-- START --

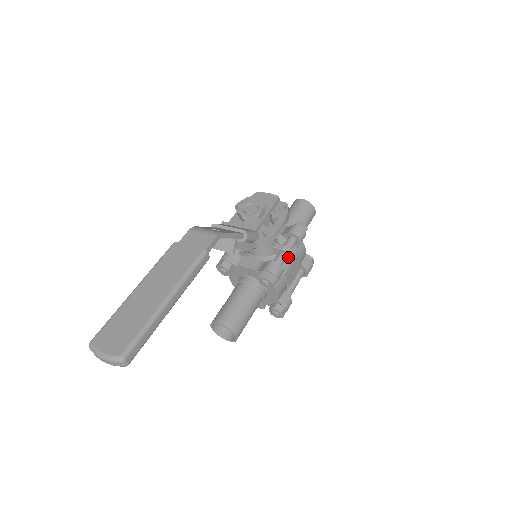
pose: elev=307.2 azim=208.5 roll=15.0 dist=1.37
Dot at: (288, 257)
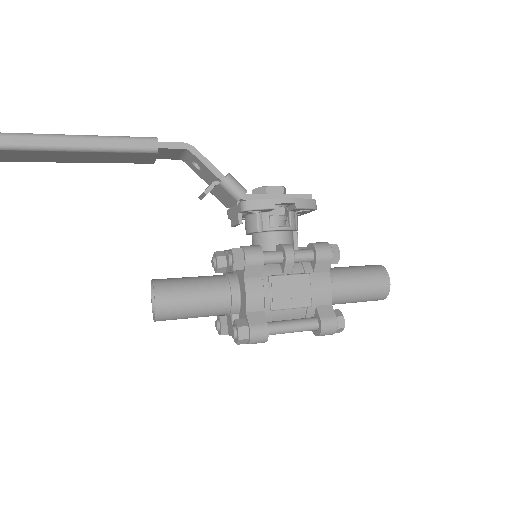
Dot at: (284, 257)
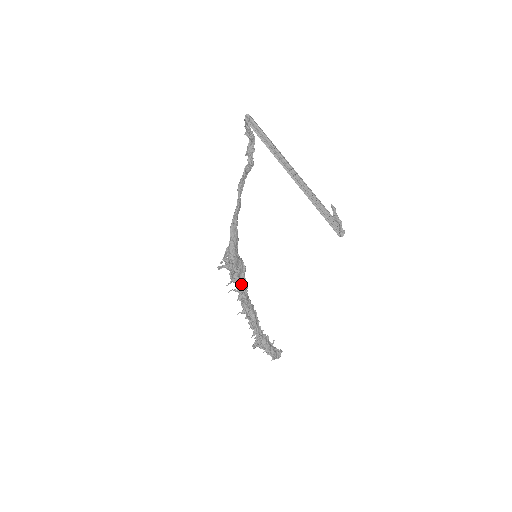
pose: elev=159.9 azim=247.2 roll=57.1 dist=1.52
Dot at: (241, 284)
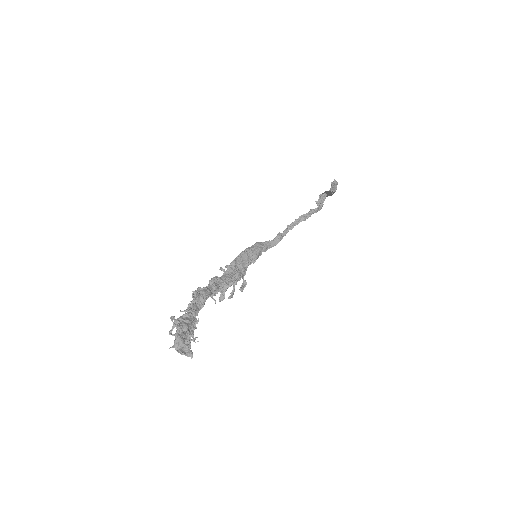
Dot at: (224, 275)
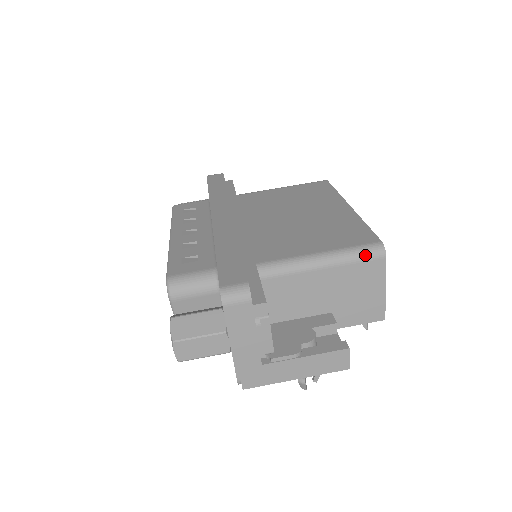
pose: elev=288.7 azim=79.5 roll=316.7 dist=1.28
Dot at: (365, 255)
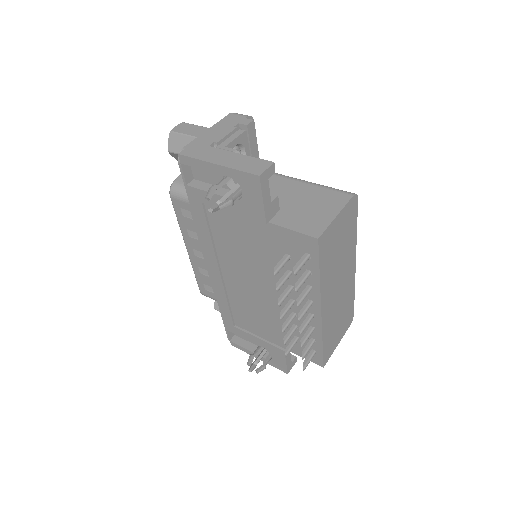
Dot at: (338, 189)
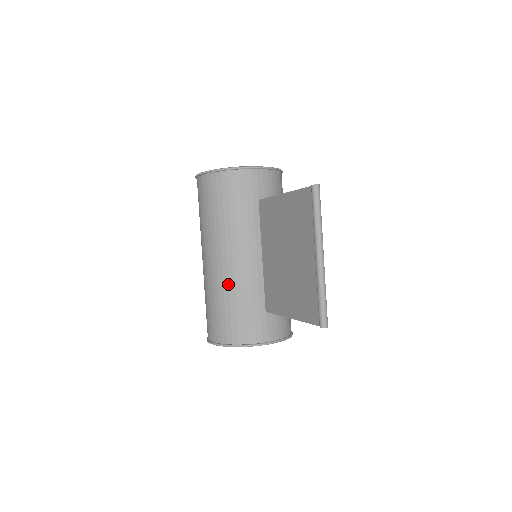
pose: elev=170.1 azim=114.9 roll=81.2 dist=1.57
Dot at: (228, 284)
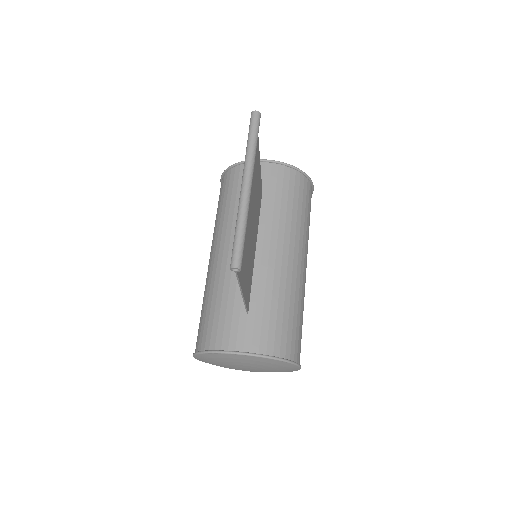
Dot at: (214, 280)
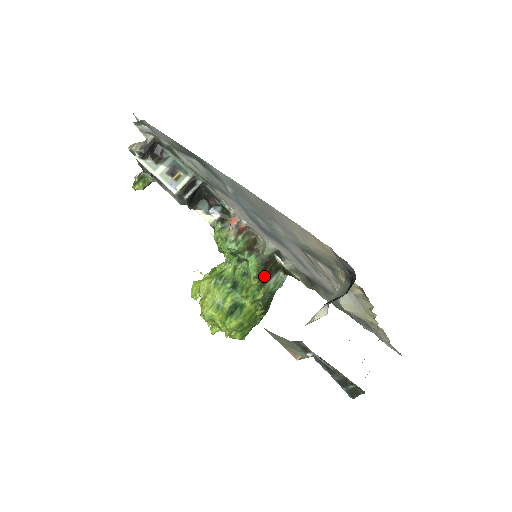
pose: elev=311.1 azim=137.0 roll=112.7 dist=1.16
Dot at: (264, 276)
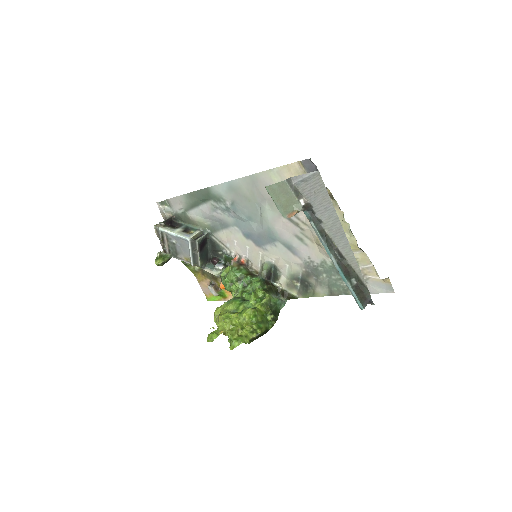
Dot at: (267, 287)
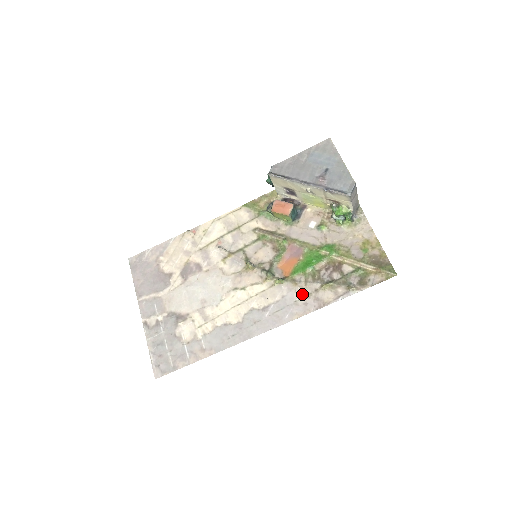
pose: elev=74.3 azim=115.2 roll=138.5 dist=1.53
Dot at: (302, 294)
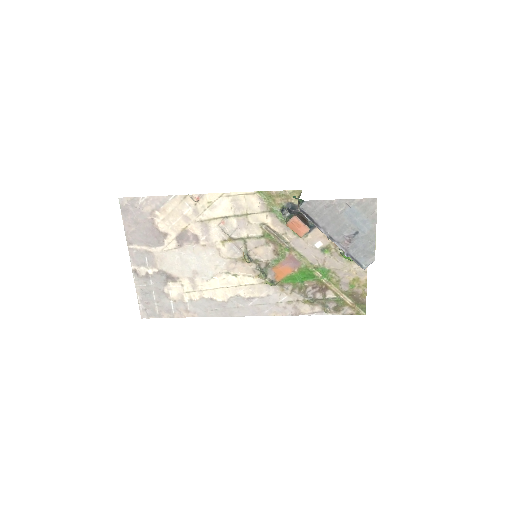
Dot at: (285, 299)
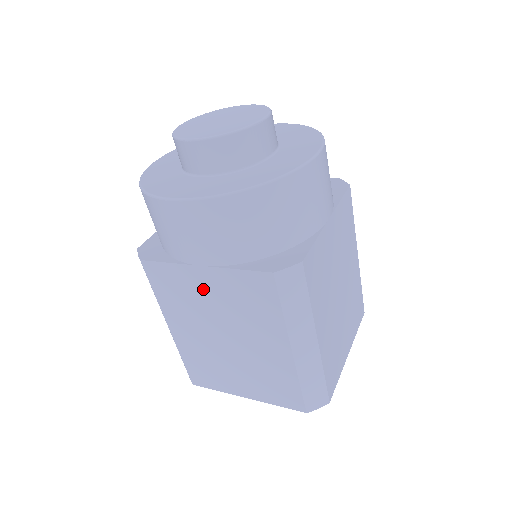
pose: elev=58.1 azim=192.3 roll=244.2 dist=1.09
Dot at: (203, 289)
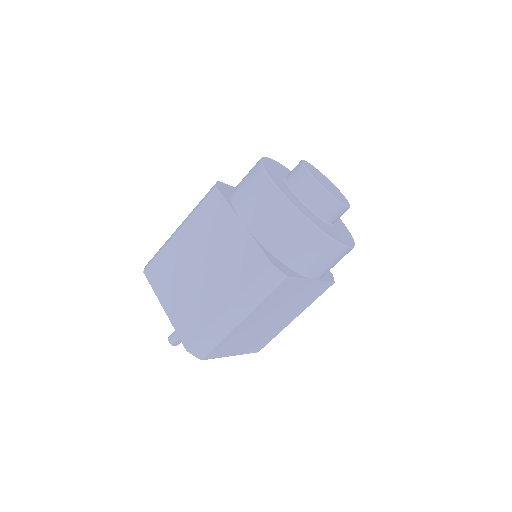
Dot at: (227, 234)
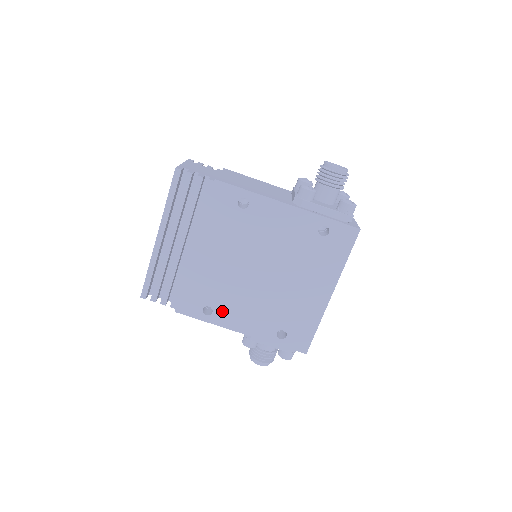
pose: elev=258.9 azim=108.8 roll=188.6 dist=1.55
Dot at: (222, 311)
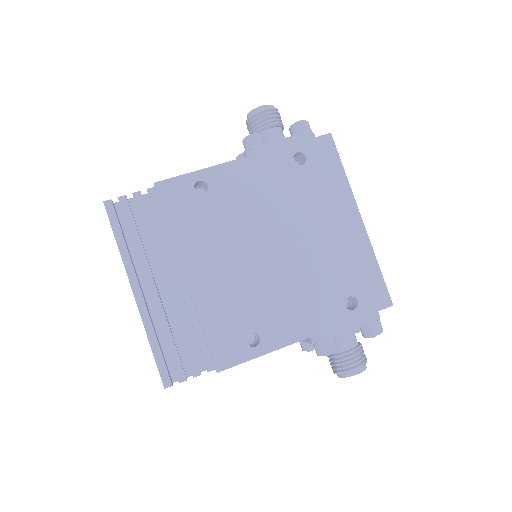
Dot at: (269, 327)
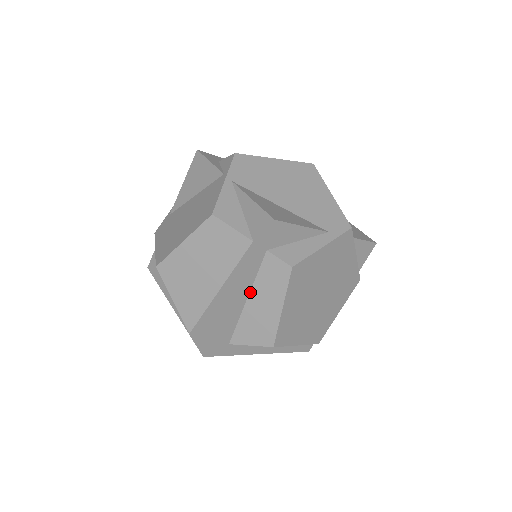
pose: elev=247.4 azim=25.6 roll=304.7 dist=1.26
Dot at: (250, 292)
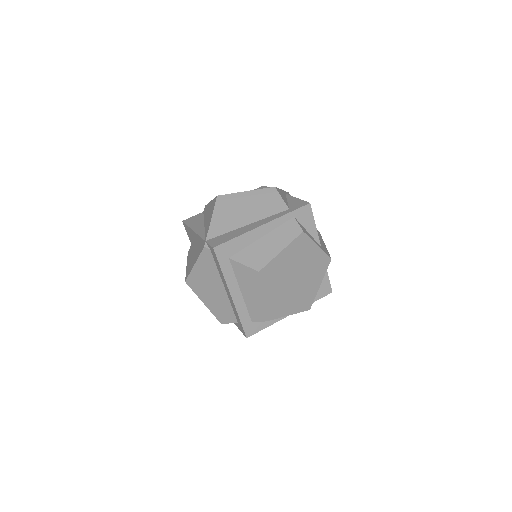
Dot at: (268, 234)
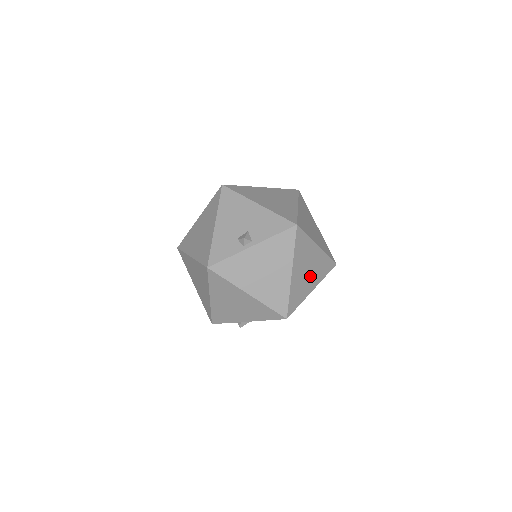
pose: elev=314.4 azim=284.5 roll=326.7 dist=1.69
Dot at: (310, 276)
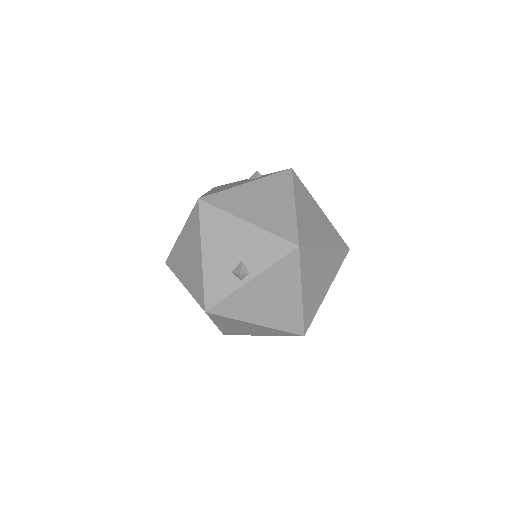
Dot at: (322, 281)
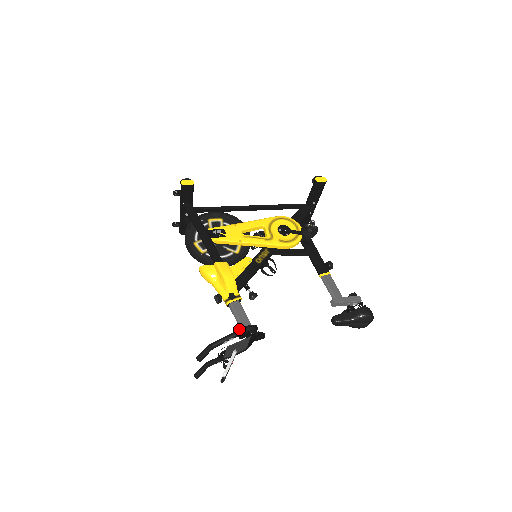
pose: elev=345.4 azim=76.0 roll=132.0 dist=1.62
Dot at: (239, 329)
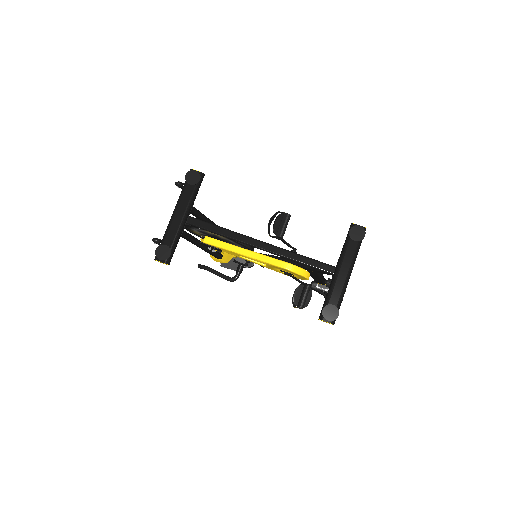
Dot at: (224, 278)
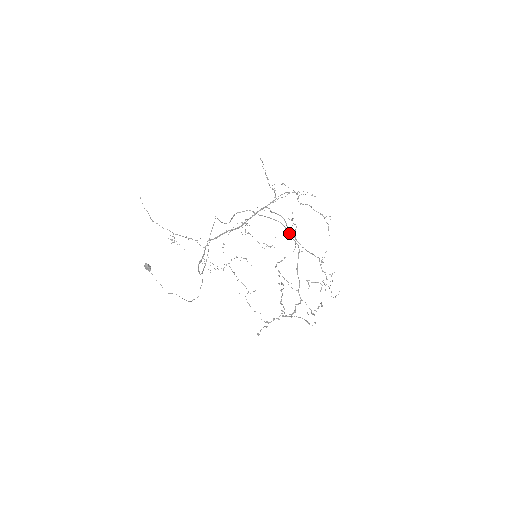
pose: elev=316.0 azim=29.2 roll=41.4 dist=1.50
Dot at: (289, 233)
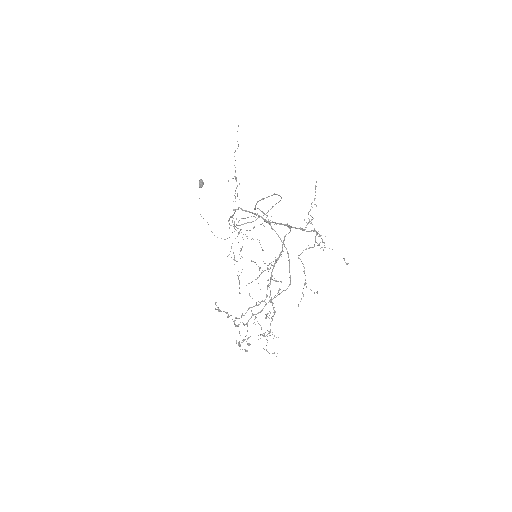
Dot at: (289, 267)
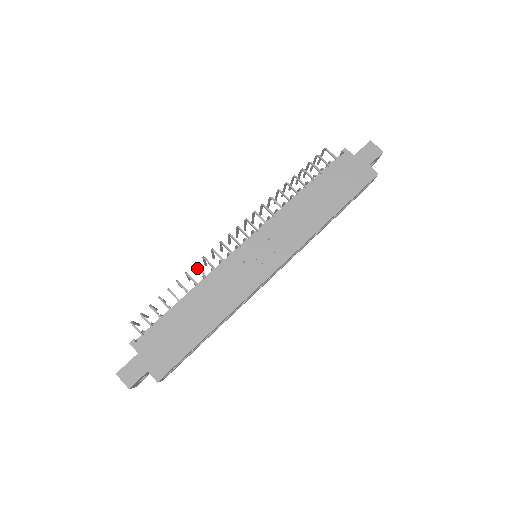
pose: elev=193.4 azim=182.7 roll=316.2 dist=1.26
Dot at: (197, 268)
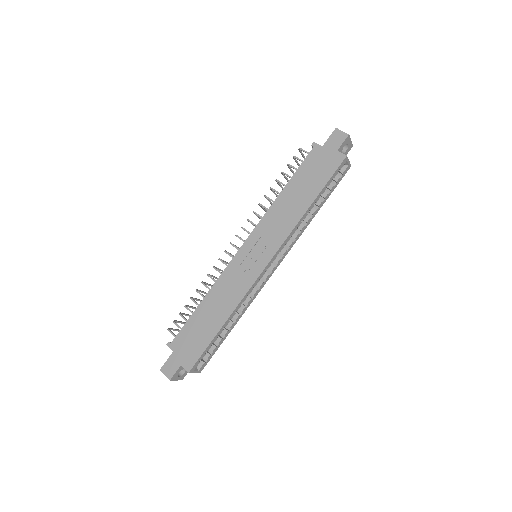
Dot at: (209, 276)
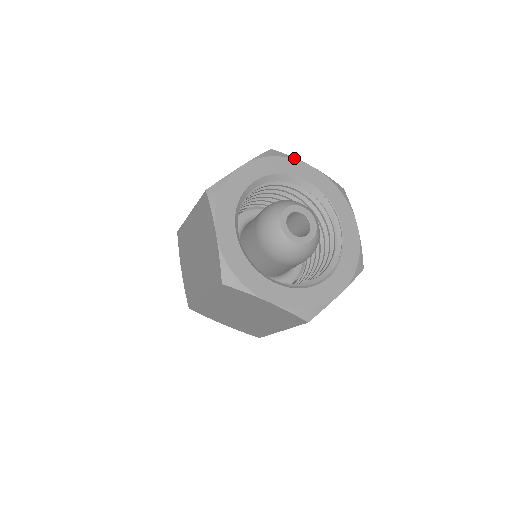
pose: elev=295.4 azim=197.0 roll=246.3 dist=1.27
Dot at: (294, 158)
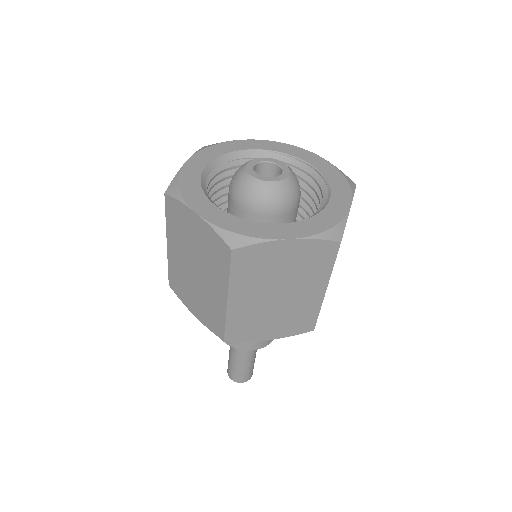
Dot at: (229, 141)
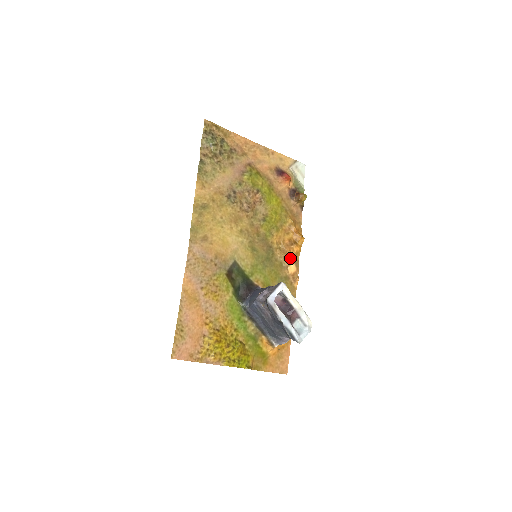
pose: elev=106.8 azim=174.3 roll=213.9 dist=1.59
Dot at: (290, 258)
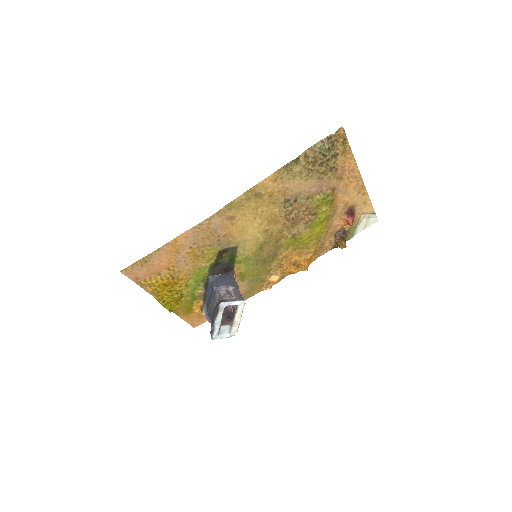
Dot at: (281, 272)
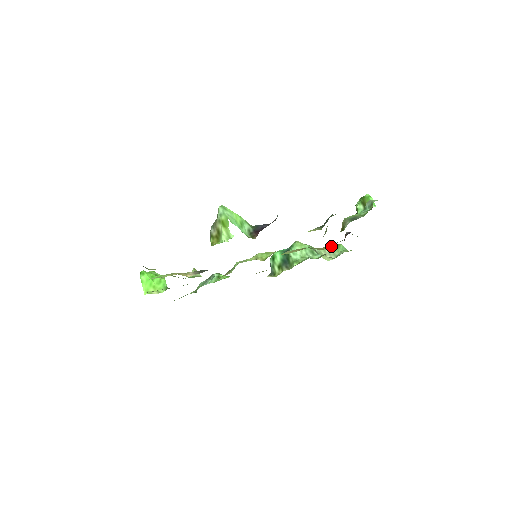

-- END --

◆ EXERCISE OBJECTIVE:
Recast the records above as a Markdown table with the columns "Row" and "Record text", giving each line its own numbered row and leaving out blank lines. Leave the pictures out of the answer.

◆ WRITTEN REPLY:
| Row | Record text |
|---|---|
| 1 | pose: elev=307.2 azim=208.5 roll=15.0 dist=1.37 |
| 2 | Dot at: (288, 257) |
| 3 | Dot at: (284, 257) |
| 4 | pose: elev=159.9 azim=247.2 roll=57.1 dist=1.52 |
| 5 | Dot at: (241, 284) |
| 6 | Dot at: (224, 275) |
| 7 | pose: elev=288.7 azim=79.5 roll=316.7 dist=1.28 |
| 8 | Dot at: (365, 255) |
| 9 | Dot at: (338, 189) |
| 10 | pose: elev=170.1 azim=114.9 roll=81.2 dist=1.57 |
| 11 | Dot at: (228, 284) |
| 12 | Dot at: (214, 280) |
| 13 | pose: elev=311.1 azim=137.0 roll=112.7 dist=1.16 |
| 14 | Dot at: (264, 276) |
| 15 | Dot at: (267, 287) |
| 16 | pose: elev=74.3 azim=115.2 roll=138.5 dist=1.53 |
| 17 | Dot at: (302, 294) |
| 18 | Dot at: (285, 299) |
| 19 | pose: elev=58.1 azim=192.3 roll=244.2 dist=1.09 |
| 20 | Dot at: (203, 289) |
| 21 | Dot at: (227, 234) |
| 22 | pose: elev=258.9 azim=108.8 roll=188.6 dist=1.55 |
| 23 | Dot at: (222, 311) |
| 24 | Dot at: (269, 327) |
| 25 | pose: elev=247.4 azim=25.6 roll=304.7 dist=1.26 |
| 26 | Dot at: (250, 292) |
| 27 | Dot at: (268, 234) |
| 28 | pose: elev=314.4 azim=284.5 roll=326.7 dist=1.69 |
| 29 | Dot at: (310, 276) |
| 30 | Dot at: (322, 281) |
| 31 | pose: elev=345.4 azim=76.0 roll=132.0 dist=1.62 |
| 32 | Dot at: (239, 329) |
| 33 | Dot at: (224, 278) |
| 34 | pose: elev=316.0 azim=29.2 roll=41.4 dist=1.50 |
| 35 | Dot at: (289, 233) |
| 36 | Dot at: (289, 267) |
| 37 | pose: elev=193.4 azim=182.7 roll=316.2 dist=1.26 |
| 38 | Dot at: (197, 268) |
| 39 | Dot at: (209, 276) |
| 40 | pose: elev=295.4 azim=197.0 roll=246.3 dist=1.27 |
| 41 | Dot at: (294, 158) |
| 42 | Dot at: (229, 141) |
| 43 | pose: elev=106.8 azim=174.3 roll=213.9 dist=1.59 |
| 44 | Dot at: (290, 258) |
| 45 | Dot at: (281, 272) |